The Modernaires, over the years, certainly got a lot of air-play on WNEW. Beginning in the 1930’s, the group recorded under different names with several orchestras, and were featured on three recorded versions of “The Milkman’s Matinee” (two with Charlie Barnet and one with Les Brown) and two versions of the “Make Believe Ballroom” (Charlie Barnet and Glenn Miller.) Here’s when and how they got to be the Matinee’s signature voices.
On All Night
It doesn’t seem to be recorded anywhere what theme music was first used by the original WNEW Milkman, Stan Shaw, when he went on the air in 1935, (2:00 a.m.-7:00 a.m.) but within a few months he was opening with a Charlie Barnet original, “Milkman’s Matinee,” released in 1936, with the vocal by the Barnet Modern-Aires.
Barnet wrote in his autobiography that he hired the singers away from the Ozzie Nelson Band when they were still a trio known as “The Wizards of Ozzie.” Before that, the group, with a fondness for puns, was known as “Don Juan, Two and Three,” and before that, when Harold Dickinson (lead and second tenor), Bill Conway (baritone) and Chuck Goldstein (tenor) were Buffalo high school buddies, they called themselves “The Three Weary Willies.” Ralph Brewster joined the group in 1937, and Paula Kelly in 1941. By then, they’d been singing for a couple years, with the Glenn Miller band.
In 1937, Tommy Dorsey’s Clambake Seven came out with a new version of “Milkman’s Matinee with a vocal by Edith Wright, and featuring solos by Pee Wee Erwin and Johnny Mince.
Stan Shaw must have made good use of the Dorsey recording, because in 1939, Barnet was back with a new customized theme, “Stay Up Stan, The All-Night Record Man.”
When Art Ford took over the Matinee in 1942, he played the Charlie Barnet “Matinee” theme, but switched in 1944 to Woody Herman’s recording of “Milkman, Keep Those Bottle Quiet,” from the movie “Broadway Rhythm,” returning later to the Barnet recording.
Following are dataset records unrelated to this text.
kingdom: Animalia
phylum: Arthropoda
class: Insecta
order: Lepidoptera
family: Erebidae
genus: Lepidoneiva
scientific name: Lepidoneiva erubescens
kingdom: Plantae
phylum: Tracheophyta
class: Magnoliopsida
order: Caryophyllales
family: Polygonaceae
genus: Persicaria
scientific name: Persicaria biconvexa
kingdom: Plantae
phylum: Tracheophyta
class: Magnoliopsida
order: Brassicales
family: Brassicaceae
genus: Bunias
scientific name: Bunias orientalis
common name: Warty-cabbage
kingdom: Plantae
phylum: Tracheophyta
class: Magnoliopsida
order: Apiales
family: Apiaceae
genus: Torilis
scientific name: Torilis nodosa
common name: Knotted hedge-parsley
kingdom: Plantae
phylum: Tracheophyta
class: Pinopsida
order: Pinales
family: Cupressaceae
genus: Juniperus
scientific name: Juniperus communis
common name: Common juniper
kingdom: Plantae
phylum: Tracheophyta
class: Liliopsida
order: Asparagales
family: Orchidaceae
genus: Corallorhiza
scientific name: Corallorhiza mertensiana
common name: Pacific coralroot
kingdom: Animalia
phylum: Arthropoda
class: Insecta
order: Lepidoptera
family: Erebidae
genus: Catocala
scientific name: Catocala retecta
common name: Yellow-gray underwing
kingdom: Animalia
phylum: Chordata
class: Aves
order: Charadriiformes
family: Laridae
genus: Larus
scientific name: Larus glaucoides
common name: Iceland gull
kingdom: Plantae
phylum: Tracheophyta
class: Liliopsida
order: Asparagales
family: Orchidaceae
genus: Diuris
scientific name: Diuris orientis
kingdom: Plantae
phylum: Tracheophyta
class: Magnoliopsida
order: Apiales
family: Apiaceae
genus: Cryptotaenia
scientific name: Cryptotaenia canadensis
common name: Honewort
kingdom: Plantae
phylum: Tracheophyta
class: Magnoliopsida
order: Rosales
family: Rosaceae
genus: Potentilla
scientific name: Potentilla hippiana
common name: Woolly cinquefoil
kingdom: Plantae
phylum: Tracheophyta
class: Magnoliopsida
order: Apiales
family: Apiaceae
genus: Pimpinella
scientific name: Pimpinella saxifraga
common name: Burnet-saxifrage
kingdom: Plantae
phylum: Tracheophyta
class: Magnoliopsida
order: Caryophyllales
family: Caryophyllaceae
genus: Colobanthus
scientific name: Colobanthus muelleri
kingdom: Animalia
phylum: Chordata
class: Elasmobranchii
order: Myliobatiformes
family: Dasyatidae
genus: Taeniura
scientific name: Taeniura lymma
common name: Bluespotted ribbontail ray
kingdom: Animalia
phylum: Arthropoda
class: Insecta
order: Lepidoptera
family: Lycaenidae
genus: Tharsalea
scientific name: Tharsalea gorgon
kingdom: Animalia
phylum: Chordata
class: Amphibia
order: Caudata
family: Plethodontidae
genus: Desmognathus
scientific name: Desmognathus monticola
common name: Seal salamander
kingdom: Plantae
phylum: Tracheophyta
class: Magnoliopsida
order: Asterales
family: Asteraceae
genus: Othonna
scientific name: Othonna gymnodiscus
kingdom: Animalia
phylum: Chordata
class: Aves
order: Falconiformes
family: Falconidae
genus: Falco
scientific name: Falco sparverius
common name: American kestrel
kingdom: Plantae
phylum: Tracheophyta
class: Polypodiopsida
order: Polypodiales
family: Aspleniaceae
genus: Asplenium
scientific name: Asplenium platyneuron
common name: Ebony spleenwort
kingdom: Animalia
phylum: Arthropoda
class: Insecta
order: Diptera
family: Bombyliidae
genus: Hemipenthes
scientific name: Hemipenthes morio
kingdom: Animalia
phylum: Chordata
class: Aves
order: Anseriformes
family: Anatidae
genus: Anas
When Ford left the show in 1954 to do daytime duty on WNEW and was succeeded overnight by Jack Lazare, the Matinee show had still another version of the theme music, this one by the Les Brown band, with vocal by the renamed Modernaires. When Al Jazzbeaux Collins played Milkman, during the 1970’s, the second recording he played every night, right after the opening theme, in order to establish the show’s jazz credentials, was Count Basie’s “Blues In Hoss’ Flat.” The Les Brown theme lasted through the remainder of the Matinee’s on-and-off-again life.E.C.B.